Following the series of protests, also organised abroad by the Romanian diaspora, the controversial decree was repealed and the justice minister resigned. However, this does not seems to be enough for the thousands of people who gather every day in front of the government's headquarters. They say all who are responsible for the "attack on justice" should assume responsibility and leave the important public positions they hold in the country.
Although the number of anti-corruption protesters has decreased in the past week, the protests have shown the voice of the street can represent a force in Romania, in the absence of a credible or strong opposition.
"We want non-corrupt politicians as we have been tricked by them. We want transparency, credible people with solid principles and values," a protester told bne Intellinews. "[Former Justice Minister Florin] Iordache was just a scapegoat, he served others' interests, those who are really guilty are still in their positions and it will take a while until they resign," she added, saying that she will continue to attend the protests every day.
Protesters at Victory Square can be seen almost all day, but their number increases in the evening, usually to a few thousand. Apart from stopping the changes to the Criminal Code from coming into force, the protests have shown people's determination to defend the important steps the country has achieved in the anti-corruption fight.
On February 12, tens of thousands of people gathered in Victory Square despite the freezing temperature. The well known slogans "PSD, the red plague”, “Thieves" and "Resignation" were chanted again, while people waved the Romanian flag, as well as the flags of the EU and the US, which have shown their concern over the changes adopted by the government.
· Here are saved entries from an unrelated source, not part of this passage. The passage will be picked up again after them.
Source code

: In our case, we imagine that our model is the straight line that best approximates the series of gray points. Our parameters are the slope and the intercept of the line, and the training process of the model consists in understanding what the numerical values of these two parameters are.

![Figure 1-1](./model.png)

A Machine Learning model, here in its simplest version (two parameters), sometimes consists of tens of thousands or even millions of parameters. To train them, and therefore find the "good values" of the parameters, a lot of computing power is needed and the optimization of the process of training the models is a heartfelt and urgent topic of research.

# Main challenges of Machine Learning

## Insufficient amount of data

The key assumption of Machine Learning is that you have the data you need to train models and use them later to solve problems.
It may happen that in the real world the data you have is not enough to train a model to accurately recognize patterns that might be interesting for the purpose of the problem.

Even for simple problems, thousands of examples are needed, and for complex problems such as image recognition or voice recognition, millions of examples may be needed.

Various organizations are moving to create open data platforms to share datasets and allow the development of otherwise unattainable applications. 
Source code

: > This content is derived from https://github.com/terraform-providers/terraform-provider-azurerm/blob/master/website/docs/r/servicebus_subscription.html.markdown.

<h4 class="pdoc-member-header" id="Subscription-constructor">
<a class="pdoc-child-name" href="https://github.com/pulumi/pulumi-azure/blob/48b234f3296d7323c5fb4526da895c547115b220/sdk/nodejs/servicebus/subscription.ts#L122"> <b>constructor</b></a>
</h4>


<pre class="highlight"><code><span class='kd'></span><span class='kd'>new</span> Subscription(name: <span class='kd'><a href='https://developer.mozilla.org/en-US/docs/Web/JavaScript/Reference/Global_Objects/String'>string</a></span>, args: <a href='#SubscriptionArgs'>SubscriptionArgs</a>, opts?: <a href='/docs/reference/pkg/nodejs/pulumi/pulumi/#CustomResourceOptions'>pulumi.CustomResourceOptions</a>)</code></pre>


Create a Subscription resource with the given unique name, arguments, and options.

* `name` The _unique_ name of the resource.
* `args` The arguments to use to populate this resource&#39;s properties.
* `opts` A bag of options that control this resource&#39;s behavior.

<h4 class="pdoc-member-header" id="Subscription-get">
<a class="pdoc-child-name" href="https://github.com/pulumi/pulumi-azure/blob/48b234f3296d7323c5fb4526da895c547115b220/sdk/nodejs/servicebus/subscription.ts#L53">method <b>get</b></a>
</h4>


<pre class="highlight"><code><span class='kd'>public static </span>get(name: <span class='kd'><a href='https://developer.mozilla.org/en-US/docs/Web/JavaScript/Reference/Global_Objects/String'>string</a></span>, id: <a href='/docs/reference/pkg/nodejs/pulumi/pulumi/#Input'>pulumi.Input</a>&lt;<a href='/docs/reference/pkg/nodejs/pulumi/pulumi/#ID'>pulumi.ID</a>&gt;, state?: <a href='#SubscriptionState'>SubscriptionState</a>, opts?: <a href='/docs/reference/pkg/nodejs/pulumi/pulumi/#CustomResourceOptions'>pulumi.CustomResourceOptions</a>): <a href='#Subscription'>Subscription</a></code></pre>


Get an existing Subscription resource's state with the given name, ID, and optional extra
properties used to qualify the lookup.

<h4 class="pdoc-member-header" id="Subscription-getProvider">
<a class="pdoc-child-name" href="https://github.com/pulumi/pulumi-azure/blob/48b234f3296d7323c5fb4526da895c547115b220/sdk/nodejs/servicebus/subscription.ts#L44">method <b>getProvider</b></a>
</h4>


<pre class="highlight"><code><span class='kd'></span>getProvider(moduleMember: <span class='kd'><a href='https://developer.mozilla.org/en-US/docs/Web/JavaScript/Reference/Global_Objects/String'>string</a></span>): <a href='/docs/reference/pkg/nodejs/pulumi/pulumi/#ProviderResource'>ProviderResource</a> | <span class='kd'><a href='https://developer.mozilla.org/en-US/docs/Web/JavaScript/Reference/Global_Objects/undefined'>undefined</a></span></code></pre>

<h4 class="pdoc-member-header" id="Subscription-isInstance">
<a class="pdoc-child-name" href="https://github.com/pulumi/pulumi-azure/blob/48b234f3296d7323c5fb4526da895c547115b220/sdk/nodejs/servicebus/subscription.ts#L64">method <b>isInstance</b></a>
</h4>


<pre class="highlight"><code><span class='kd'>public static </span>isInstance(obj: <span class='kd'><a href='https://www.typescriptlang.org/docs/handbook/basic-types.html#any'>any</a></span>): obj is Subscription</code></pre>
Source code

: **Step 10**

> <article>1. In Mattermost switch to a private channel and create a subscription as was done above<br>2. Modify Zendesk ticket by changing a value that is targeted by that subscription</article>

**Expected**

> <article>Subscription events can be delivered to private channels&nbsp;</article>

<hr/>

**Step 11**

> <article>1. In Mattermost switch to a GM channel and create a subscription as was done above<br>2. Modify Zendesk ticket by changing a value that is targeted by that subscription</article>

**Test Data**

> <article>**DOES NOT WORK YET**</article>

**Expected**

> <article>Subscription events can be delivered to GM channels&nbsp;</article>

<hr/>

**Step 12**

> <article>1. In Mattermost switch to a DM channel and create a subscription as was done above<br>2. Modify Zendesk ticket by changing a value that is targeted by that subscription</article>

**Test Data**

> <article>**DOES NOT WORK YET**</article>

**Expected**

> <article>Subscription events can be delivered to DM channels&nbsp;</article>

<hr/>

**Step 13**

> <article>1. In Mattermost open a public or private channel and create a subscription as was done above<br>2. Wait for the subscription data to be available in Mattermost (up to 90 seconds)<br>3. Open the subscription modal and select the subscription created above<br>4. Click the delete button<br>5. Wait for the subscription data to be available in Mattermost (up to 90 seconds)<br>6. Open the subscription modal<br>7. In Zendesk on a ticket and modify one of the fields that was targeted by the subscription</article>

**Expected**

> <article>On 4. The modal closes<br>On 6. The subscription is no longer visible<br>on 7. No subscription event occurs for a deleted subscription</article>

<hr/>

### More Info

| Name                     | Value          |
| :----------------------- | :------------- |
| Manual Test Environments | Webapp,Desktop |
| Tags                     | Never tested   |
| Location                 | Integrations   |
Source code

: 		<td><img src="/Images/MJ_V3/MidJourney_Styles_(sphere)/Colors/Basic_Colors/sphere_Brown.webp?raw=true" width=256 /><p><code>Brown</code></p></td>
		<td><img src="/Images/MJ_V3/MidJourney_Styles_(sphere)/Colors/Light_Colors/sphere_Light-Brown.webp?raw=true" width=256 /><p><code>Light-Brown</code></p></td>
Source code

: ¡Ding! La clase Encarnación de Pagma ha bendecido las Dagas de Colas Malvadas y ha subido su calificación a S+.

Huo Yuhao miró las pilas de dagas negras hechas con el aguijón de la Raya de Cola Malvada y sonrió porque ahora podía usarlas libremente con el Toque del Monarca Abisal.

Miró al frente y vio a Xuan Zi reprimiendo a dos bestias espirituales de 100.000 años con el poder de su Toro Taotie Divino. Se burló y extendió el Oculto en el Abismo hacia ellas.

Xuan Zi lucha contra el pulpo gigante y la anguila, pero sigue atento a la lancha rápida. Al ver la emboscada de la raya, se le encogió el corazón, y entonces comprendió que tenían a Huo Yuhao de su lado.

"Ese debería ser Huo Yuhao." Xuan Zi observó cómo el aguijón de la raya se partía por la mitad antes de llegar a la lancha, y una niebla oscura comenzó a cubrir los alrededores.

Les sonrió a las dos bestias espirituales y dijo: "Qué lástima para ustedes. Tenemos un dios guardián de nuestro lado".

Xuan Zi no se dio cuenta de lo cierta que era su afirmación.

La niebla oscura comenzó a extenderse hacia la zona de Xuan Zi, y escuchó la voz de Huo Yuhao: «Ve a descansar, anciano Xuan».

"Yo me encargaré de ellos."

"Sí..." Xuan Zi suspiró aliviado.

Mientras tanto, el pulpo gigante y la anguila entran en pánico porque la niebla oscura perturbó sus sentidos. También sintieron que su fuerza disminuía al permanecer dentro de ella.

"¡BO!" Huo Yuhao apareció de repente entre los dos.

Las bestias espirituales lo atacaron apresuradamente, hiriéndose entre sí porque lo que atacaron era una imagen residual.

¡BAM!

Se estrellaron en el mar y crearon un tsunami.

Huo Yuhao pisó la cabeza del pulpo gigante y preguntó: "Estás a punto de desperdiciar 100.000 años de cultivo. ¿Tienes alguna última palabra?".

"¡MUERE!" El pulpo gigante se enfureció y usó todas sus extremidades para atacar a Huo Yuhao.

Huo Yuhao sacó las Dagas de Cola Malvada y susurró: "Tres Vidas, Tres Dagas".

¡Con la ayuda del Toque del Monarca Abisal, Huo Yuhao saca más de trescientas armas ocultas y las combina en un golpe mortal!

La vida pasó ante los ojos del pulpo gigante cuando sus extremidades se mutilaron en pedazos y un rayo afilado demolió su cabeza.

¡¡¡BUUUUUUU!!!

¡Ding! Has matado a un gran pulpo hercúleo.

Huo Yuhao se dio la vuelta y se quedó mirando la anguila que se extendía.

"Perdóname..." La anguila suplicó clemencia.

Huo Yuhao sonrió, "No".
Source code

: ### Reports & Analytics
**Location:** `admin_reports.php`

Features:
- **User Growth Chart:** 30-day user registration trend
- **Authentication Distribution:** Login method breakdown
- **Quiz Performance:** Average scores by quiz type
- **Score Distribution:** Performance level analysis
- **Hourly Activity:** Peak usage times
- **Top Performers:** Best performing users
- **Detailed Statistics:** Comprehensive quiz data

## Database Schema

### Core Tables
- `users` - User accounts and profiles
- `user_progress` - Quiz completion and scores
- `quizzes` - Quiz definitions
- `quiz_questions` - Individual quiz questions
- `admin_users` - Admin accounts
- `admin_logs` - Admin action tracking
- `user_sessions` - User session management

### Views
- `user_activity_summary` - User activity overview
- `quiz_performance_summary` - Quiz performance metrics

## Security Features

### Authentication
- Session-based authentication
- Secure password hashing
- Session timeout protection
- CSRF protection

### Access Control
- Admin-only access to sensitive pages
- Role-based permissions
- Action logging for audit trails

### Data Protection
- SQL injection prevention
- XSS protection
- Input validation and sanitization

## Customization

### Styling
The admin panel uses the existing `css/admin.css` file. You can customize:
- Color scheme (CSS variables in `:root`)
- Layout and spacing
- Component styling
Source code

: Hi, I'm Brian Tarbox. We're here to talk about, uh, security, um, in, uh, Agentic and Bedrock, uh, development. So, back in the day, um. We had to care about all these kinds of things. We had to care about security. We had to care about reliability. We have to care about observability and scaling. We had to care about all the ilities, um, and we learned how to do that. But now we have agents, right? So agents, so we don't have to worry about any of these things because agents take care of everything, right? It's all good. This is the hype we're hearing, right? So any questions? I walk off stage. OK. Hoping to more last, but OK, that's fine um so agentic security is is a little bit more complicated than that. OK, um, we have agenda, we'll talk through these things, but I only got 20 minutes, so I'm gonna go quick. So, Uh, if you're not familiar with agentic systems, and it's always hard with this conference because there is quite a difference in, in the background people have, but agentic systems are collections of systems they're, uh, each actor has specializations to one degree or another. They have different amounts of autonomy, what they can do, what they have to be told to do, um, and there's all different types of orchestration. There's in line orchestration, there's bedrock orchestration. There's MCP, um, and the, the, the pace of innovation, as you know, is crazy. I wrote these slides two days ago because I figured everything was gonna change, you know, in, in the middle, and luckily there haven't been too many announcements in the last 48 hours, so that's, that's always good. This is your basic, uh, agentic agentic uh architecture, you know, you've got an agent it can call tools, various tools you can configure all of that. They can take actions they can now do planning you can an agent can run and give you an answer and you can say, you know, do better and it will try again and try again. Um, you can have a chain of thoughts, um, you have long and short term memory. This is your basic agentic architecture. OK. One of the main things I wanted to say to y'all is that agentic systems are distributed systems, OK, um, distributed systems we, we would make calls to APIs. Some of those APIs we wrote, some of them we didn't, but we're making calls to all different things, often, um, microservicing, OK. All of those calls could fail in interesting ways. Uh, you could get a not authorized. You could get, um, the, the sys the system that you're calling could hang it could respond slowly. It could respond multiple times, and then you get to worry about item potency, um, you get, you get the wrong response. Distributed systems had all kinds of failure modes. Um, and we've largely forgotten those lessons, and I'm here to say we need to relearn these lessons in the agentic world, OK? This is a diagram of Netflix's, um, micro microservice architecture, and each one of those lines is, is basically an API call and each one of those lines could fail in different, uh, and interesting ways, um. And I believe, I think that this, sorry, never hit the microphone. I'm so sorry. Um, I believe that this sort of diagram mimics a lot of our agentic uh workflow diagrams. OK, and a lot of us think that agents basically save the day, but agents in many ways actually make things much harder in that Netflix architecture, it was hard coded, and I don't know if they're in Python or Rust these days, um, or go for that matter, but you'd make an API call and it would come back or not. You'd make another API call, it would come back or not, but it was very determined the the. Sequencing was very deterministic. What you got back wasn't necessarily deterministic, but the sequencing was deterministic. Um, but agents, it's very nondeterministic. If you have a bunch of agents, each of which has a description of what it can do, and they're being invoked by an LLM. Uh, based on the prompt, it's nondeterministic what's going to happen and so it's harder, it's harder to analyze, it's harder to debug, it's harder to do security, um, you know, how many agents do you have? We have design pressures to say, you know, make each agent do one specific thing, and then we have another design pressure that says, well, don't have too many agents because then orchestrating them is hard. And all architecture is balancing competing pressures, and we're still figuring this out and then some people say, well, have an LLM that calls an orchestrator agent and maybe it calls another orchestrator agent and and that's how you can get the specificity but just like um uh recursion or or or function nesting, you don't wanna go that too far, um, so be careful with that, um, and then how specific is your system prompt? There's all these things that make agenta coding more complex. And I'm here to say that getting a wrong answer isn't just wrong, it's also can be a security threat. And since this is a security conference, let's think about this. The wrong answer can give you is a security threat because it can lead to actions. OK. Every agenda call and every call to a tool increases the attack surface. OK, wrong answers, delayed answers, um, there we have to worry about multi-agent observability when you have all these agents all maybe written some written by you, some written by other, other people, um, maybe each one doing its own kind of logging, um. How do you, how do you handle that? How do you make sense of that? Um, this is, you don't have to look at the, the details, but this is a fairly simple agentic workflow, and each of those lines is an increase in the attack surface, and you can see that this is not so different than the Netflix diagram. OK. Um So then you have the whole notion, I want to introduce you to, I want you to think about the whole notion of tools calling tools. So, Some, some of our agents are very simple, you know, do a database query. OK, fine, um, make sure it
Earlier in the day, a flashmob against the political class was organised in the square.
The protests have been peaceful and the participants have shown unity, given their shared views on the decree and the government. Some share free hot tea, biscuits and fruit, and others clean the square once the protest is over for the day. The protests will also be remembered for the witty and creative messages on the banners carried by the protesters, Victory Square illuminated by hundreds of thousands of phone torches, as well as the national anthem sung by thousands of people at a time.
The protesters claim they do not support any party and that the ruling Social Democratic Party (PSD) should continue in office after it won the December 11 elections, but with a different government.
"We hope to persuade PSD members to get rid of these thieves. I am sure they also have competent people in their party, they should replace this government with another one as they won the elections. They should all assume responsibility, not only one person," a protester holding Romanian, EU and US flags told bne Intellinews on February 12.
He added that Prime Minister Sorin Grindeanu, PSD leader Liviu Dragnea, and senate speaker Calin Popescu Tariceanu should resign from their posts. Dragnea is considered one of the beneficiaries of the planned changes to the criminal legislation, as he is being tried for instigation to abuse of office. The PSD leader already has a two-year suspended sentence.
"We won't accept that one person takes responsibility. It is not normal. And the senate speaker should leave for his comments he made regarding the EU. This is unacceptable," the protester said.
Tariceanu previously said he wants the government tell the European Commission that Romania no longer wants to cooperate within the Cooperation and Verification Mechanism (CVM), set up to monitor progress against corruption in Romania and Bulgaria, because the country is being discriminated against, News.ro reported recently. He called the EC’s recommendations in the latest CVM report “nonsense”.
At the same time, rival protests against President Klaus Iohannis entered their eighth consecutive day on February 12. Smaller numbers of government supporters are protesting daily outside Cotroceni Palace, the president’s headquarters, accusing the president of dividing the country into two.
In January, Iohannis attended one of the protests against the planned changes to the Criminal Code. The move was criticised by government supporters, but it could have brought Iohannis, often criticised for his lack of involvement, more popularity from the anti-government side.
Meanwhile, there are rumours of mounting tensions within the PSD. One of the party’s vice presidents, the mayor of Iasi city, has been very vocal in criticising the controversial decree and the party's leadership.
"Another leadership is needed. [Dragnea] has been a good party leader, he brought PSD the best result in the past years, but a change of attitude is needed. Leading with an iron fist is no longer valid," Mihai Chirica said, according to digi24.ro. He added that he is not the only PSD leader unhappy with Dragnea.